- Task instructions -
Your answer should consist of every line in the records that holds "elbow".
(Available data Opens)
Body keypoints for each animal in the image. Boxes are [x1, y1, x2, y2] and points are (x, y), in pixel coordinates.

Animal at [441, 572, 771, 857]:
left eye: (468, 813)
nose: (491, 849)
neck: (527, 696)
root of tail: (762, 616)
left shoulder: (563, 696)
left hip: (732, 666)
(Available data Closes)
(Available data Opens)
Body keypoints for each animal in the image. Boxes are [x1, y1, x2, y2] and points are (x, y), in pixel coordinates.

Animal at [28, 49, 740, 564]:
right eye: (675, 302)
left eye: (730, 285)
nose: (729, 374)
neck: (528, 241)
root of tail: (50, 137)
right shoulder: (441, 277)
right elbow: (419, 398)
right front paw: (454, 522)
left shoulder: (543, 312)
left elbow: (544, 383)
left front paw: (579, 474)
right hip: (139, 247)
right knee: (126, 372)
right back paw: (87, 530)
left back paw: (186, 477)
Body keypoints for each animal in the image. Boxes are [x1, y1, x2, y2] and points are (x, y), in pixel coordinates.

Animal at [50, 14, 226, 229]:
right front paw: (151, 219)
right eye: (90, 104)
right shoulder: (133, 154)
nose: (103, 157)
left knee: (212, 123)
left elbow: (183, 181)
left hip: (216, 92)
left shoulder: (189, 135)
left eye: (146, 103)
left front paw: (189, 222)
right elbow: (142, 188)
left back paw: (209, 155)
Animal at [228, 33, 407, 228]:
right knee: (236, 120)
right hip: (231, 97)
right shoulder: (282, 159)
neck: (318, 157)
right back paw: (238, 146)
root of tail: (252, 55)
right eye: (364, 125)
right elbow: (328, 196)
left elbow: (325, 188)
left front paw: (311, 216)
(Available data Closes)
(Available data Opens)
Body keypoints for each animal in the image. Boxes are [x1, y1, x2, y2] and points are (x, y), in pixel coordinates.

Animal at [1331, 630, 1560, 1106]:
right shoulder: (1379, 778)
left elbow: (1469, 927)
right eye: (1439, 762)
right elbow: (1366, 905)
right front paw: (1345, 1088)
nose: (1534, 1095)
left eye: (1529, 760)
(Available data Closes)
- Exercise result -
right elbow: (419, 398)
left elbow: (544, 383)
left elbow: (183, 181)
right elbow: (142, 188)
right elbow: (328, 196)
left elbow: (325, 188)
left elbow: (1469, 927)
right elbow: (1366, 905)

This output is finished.